**Material supplied:**
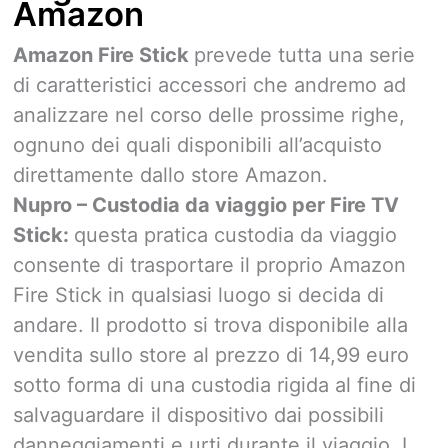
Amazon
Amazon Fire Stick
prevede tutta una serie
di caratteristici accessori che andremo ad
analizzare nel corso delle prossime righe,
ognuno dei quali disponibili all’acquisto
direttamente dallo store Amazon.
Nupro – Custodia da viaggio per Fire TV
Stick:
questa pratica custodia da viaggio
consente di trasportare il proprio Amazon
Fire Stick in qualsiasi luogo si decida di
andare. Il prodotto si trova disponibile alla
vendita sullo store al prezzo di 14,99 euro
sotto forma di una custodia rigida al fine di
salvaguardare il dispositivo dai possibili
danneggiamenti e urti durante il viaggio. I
* * *
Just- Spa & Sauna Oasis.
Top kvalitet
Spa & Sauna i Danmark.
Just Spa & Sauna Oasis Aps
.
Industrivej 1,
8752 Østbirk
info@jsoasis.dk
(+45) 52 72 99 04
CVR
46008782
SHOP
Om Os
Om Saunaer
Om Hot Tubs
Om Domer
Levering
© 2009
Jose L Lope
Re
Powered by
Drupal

**What the task requires:**
Collect every line in the data above that contains the word "Amazon", and copy each one unchanged.

**Answer box:**
Amazon
Amazon Fire Stick
direttamente dallo store Amazon.
consente di trasportare il proprio Amazon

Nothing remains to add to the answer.